Vermont committee weighs changes to statewide school‑employee health‑benefits commission and cost controls
Loading...
Summary
Lawmakers heard Legislative Council and stakeholder testimony on proposals (H.842 and related drafts) to change the composition and decision rules of the commission that negotiates statewide school employee health benefits, including a proposed 88% actuarial‑value cap and options to centralize some HRA administration.
The Vermont Senate Finance Committee on Feb. 10 held an extended information session on the state’s Commission on Public School Employee Health Benefits and proposals to reform how school employee health plans are negotiated and administered.
Jani of the Legislative Council described the current statutory scheme: the commission reviews health plans developed with Blue Cross Blue Shield, determines employer/employee cost‑sharing and eligibility, and oversees dispute resolution that can include fact‑finding and arbitration. She outlined the statutory timetable and described how, under recent contract extensions, the earliest renegotiation would begin in April 2027 with potential arbitration outcomes by December 2027 and plan effective dates in January 2029 under current timelines.
The committee reviewed draft changes in H.842 that would alter the commission’s composition (reducing the partisan 5‑and‑5 structure and adding executive‑branch designees such as the secretary of education and tax commissioner), move some decisions to simple majority votes, cap the commission’s determination of first‑dollar responsibility so the overall actuarial value of plans would not exceed 88%, and allow the Agency of Education to contract with a single third‑party administrator for health‑reimbursement arrangements.
Sue Zaglowski, executive director of the Vermont School Boards Association, and Mark Koenig, VSBA’s policy director, supported reforms aimed at cost containment. Zaglowski said the existing process has not slowed the growth of school‑employee health costs and argued changes are needed "to avoid further jeopardizing educational opportunities for students and also for maintenance of our school facilities." Mark Koenig described the commission’s choices as a major cost driver for district budgets and noted that an 88% cap on actuarial value was among the measures VSBA supports.
Representatives of the Vermont NEA warned the committee that changing the statutory arbitration framework could weaken collective‑bargaining incentives.
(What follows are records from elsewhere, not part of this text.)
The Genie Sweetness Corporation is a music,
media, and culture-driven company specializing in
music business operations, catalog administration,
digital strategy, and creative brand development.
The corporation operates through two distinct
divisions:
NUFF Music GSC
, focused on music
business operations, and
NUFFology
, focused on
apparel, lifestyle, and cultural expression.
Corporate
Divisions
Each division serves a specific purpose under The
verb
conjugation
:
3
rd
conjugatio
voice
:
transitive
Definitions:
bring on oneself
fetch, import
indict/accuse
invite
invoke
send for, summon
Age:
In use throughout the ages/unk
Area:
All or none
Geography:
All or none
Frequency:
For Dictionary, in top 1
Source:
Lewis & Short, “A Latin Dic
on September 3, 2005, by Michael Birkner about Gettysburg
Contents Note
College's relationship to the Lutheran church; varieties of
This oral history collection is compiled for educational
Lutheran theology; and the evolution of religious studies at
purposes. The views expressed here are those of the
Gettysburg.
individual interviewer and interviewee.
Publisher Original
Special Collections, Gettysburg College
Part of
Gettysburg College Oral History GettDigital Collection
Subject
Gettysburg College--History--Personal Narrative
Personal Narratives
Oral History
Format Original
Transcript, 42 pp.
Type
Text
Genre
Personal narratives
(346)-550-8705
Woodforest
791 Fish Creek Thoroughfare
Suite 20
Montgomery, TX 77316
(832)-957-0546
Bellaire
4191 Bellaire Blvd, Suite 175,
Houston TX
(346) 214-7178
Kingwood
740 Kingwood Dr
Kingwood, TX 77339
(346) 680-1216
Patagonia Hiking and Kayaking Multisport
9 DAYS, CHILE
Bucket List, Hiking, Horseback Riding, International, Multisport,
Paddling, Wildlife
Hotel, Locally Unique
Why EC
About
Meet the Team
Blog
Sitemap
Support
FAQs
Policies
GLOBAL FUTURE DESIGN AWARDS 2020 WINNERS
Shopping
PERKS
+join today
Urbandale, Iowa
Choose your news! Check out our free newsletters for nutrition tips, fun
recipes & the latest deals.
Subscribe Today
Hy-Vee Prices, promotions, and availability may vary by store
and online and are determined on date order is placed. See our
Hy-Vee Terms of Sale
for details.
Con Robinson and Rebecca Brown (Vermont NEA) and Rebecca McBroom (NEA general counsel) cautioned that permitting an arbitrator to "mix and match" elements rather than select a full last‑best offer could reduce the pressure for negotiated compromise, and they stressed the real income and job impacts for teachers and support staff if benefit costs rose or budgets were cut.
Committee members debated the tradeoffs: whether shifting the panel composition would remove health benefits from the collective‑bargaining process, whether executive designees would be sufficiently neutral, and how long it would take for any statutory changes to affect local district budgets given current contract timings. Presenters offered fiscal illustrations: VSBA materials showed a model where a cap at 88% would reduce projected increases and that unchecked trends could add hundreds of millions to school health costs over a decade.
No vote was taken on H.842; the hearing was informational and the committee moved on to later agenda items.